Religion

The vast majority of the people of the various lands practice a faith which is so widespread it doesn’t even have a name. The core tenets of said faith are that an unworthy humanity was lifted out of suffering, both metaphorically and literally, by the beneficence of the six Gods: the Healer, the Hunter, the Weaver, the Scribe, the Smith, and the Reaper. This event is referred to as the Exaltation. In turn, humanity owes a great debt to the Gods, and prayer, devotion, and obedience to the will of the Gods are the proper ways of being.

While not everyone believes in or follows the Gods, atheism is a much more difficult philosophical position to maintain when, up until a quarter century ago, miraculous occurrences were a known part of life. Annual rites, certain prayers, and various holy relics could be used to observable effect. Such actions and effects were not considered fait acompli—reciting the Prayer to the Healer did not guarantee that the sick would be made well. Miraculous recoveries happened often enough, though, that the correlation was hard to argue.

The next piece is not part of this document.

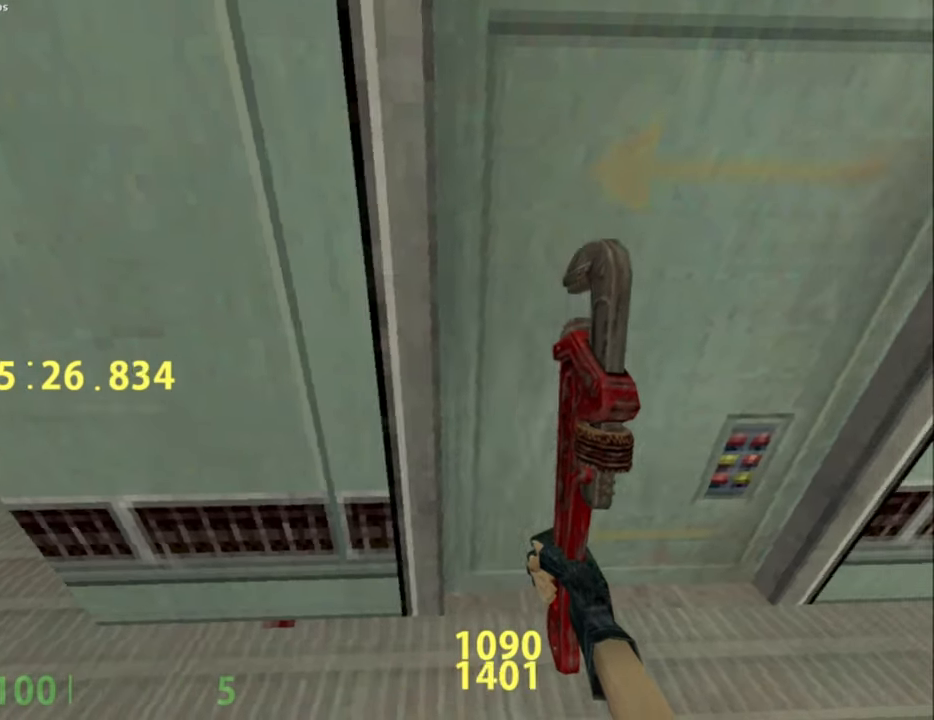
{"keys": ["d"], "mouse": [], "events": [[33, "d", "up"], [33, "mouse_wheel_up", "down"], [83, "e", "up"], [217, "mouse_wheel_up", "up"], [267, "mouse_wheel_down", "down"], [400, "d", "down"], [400, "mouse_wheel_down", "up"], [450, "mouse_wheel_down", "down"], [500, "mouse_wheel_down", "up"]]}
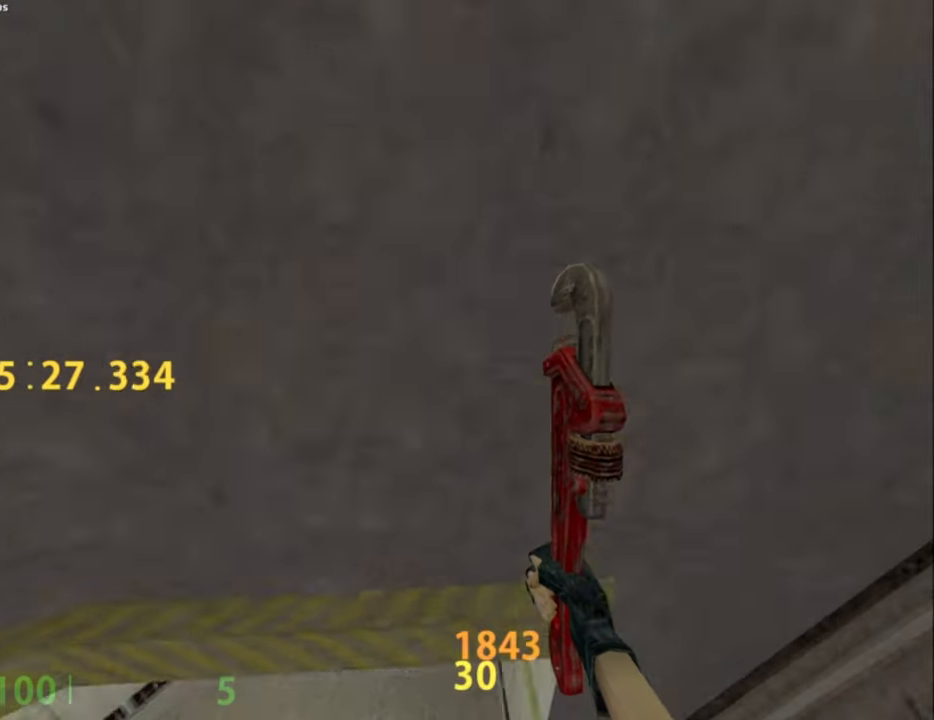
{"keys": ["a"], "mouse": [], "events": [[283, "a", "down"], [333, "d", "up"]]}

From the Exaltation through to the beginning of the Schism in 1473, the Church was a fairly monolithic entity. Led by the Council of Kerykes, the Church prospered, offering spiritual guidance and exhorting the public to greater acts of piety, levying taxes and enforcing its will through the judicious use of force-of-arms. Among its other duties, the Church also organized and fostered efforts to eradicate apostates, heretics, and non-believers (most notably the Barrowfolk and the Hanashim). These efforts were largely successful, and while various parties chafed at some of the control exerted by the Church, the system sustained itself without major upset for more than a dozen centuries.

Starting in the mid-1400s, however, a host of grievances (including but not limited to tax issues, corruption, and general abuses of authority) began to coalesce into a tide that would swamp the previously calm ecclesiastical seas.

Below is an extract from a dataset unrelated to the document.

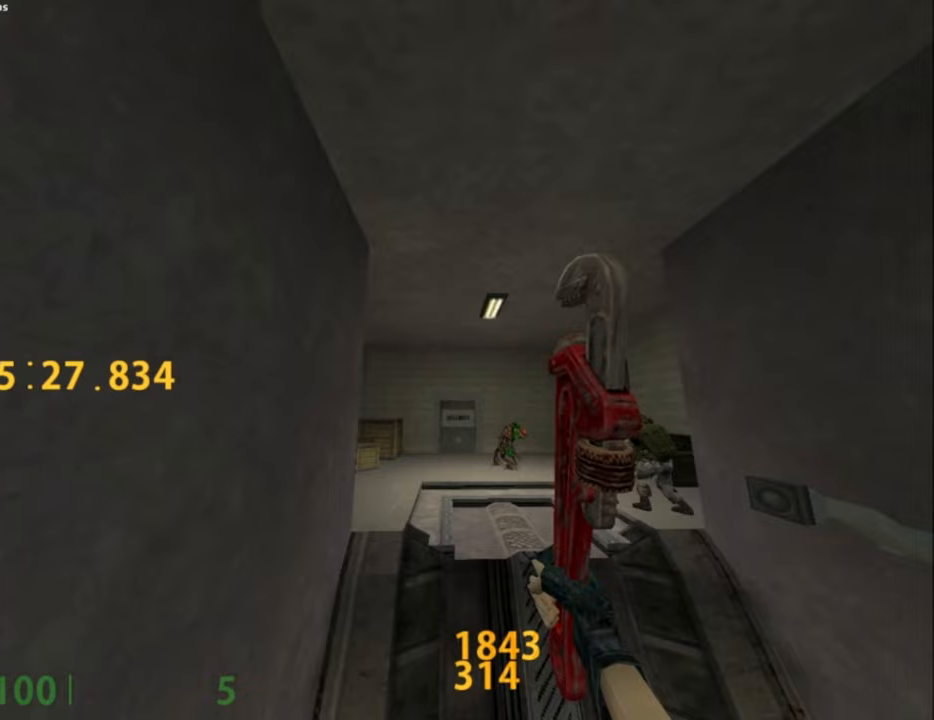
{"keys": ["d"], "mouse": [], "events": [[150, "a", "up"], [350, "d", "down"]]}
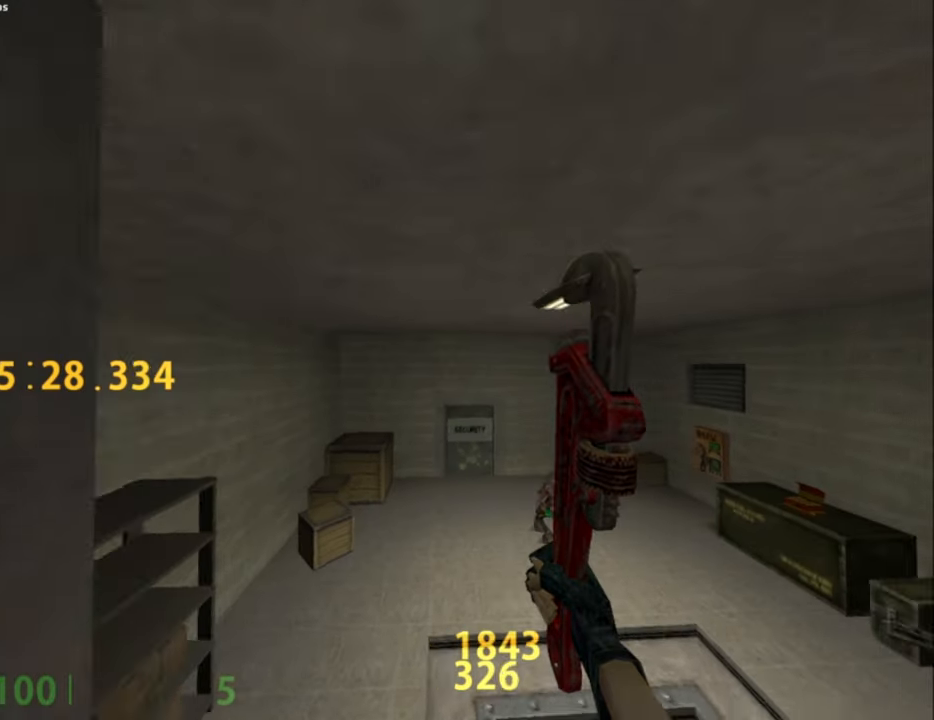
{"keys": ["e"], "mouse": [], "events": [[67, "d", "up"], [267, "s", "down"], [367, "s", "up"], [450, "e", "down"]]}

In 1473 a citizen of Maraq by the name of Emmanuel Pesk came under scrutiny by the Church. Pesk was a successful merchant, with a reputation for honest and fair trading. Nonetheless, rivals found his success galling, and one of these envious personages brought a case to a ranking Keryke of Maraq, who so happened to be their cousin. Accusing Pesk of the worship of demons (among a host of other, more venal sins), the supplicant presented scant evidence but many gifts to the Keryke in question. In due course, the accusations were brought to the College of Kerykes, who took up the case and found that, despite the many attestations of Pesk’s moral worth proffered by friends and neighbors, Pesk was guilty of consorting with dark powers and worse. Pesk’s sentence was read out—death by drawing and breaking upon the Iron Hexagon—and the College was set to turn to other business when a scene broke out upon the chamber floor. The youngest Keryke present, Keryke Chardain, rose from the benches and took up a stance in the center of the council chamber, between the High Six and the accused, and prayed. Keryke Chardain was a young spiritual leader much beloved by her adherents, praised for her humility and piety. Some say that a dome of heavenly light sprouted about Pesk and Chardain, while others say that the chamber fell silent as though filled with water. In any case, Keryke Chardain prayed for exactly one day entire, reciting the book of holies continuously the while. At the end of this time, the High Six were able to finally convince the guards to approach the young cantor, but rather than retiring meekly as expected, Chardain condemned the others present for corruption, both moral and secular, but also implored them, saying that it was not too late to turn from their twisted path. Outraged by the insults voiced by such an upstart, the High Six called for Chardain’s immediate arrest.

A considerable number of the Kerykes present, however, had been swayed by Chardain’s actions, and they rushed from the galleries, swarming the guards. The chamber descended into utter chaos, and despite her protestations, a bloc of holyfolk seized Chardain bodily and bore her away to safety. Pesk’s fate remains unknown to this day.

Rather than fading quietly from memory as most rows in the chamber did, the situation seized the minds of not just those present in the room, but those of the countless others who had been persecuted, or even inconvenienced, by the Church in the preceding years. Chardain was held up as a symbol of hope and reform, and was smuggled from the city and into the Demesnes. Thus began the Schism, with the Church Columnar maintaining its authority in the Ayanian Empire, and the Diadox Church taking root throughout the Eilstern Demesnes for both spiritual and pragmatic reasons.

The Schism was a long and bloody affair, with neighbors fighting neighbors and family members reporting one another to the various inquisitions jockeying for power. When all was said and done, the major point of diversion between the two Churches was generally expressed as follows: the Church Columnar holds that any person with a demonstrable connection to the Gods should be venerated as such and should hold spiritual authority over others, thereby giving rise to the College of Kerykes. In contrast, the Diadox Church believes that a connection to the Gods is not an inherent indication of suitability for responsibility for the souls of others, and that it falls to Kerykes to police one another and for the wisest among them, dubbed Ordinals, to elect a single leader, the Pontiff, to maintain the purity of the Church.